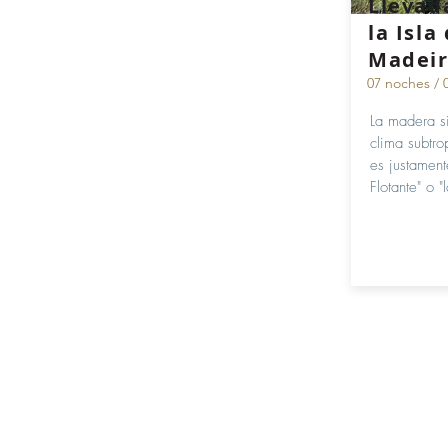
Llevad
la Isla
Madei
07 noches / 
La madera s
clima subtro
es justament
Flotante" o "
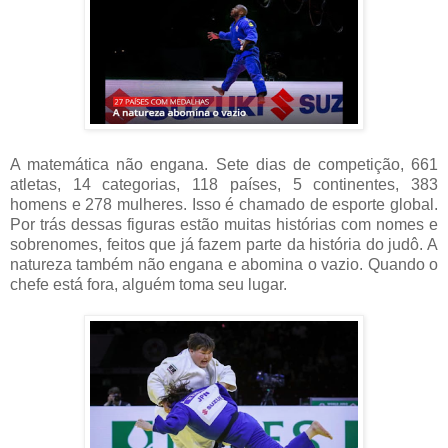
A matemática não engana. Sete dias de competição, 661
atletas, 14 categorias, 118 países, 5 continentes, 383
homens e 278 mulheres. Isso é chamado de esporte global.
Por trás dessas figuras estão muitas histórias com nomes e
sobrenomes, feitos que já fazem parte da história do judô. A
natureza também não engana e abomina o vazio. Quando o
chefe está fora, alguém toma seu lugar.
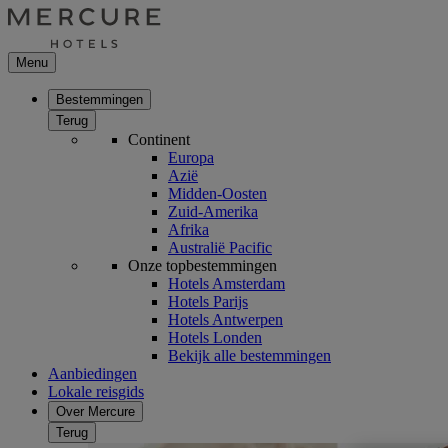
Menu
Bestemmingen
Terug
Continent
Europa
Azië
Midden-Oosten
Zuid-Amerika
Afrika
Australië Pacific
Onze topbestemmingen
Hotels Amsterdam
Hotels Parijs
Hotels Antwerpen
Hotels Londen
Bekijk alle bestemmingen
Aanbiedingen
Lokale reisgids
Over Mercure
Terug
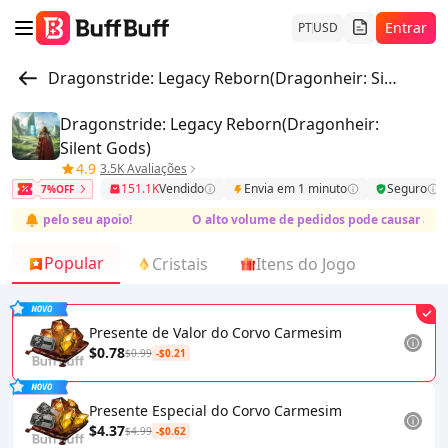
Entrar
PT
USD
Dragonstride: Legacy Reborn(Dragonheir: Silent Gods)
Dragonstride: Legacy Reborn(Dragonheir:
Silent Gods)
4.9
3.5K Avaliações
151.1K
Vendido
Envia em 1 minuto
Seguro
7%OFF
ado pelo seu apoio!
O alto volume de pedidos pode causar atrasos n
Popular
Cristais
Itens do Jogo
Presente de Valor do Corvo Carmesim
$0.78
$0.99
-$0.21
Presente Especial do Corvo Carmesim
$4.37
$4.99
-$0.62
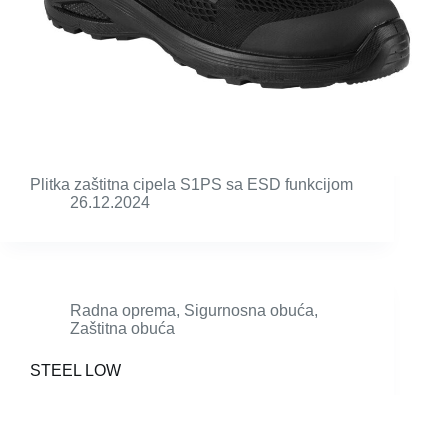
Plitka zaštitna cipela S1PS sa ESD funkcijom
26.12.2024
Radna oprema
,
Sigurnosna obuća
,
Zaštitna obuća
STEEL LOW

++++

*Problem to solve*: Using the material above, gather every line that includes "Gods".

*Task output*:
Dragonstride: Legacy Reborn(Dragonheir: Silent Gods)
Silent Gods)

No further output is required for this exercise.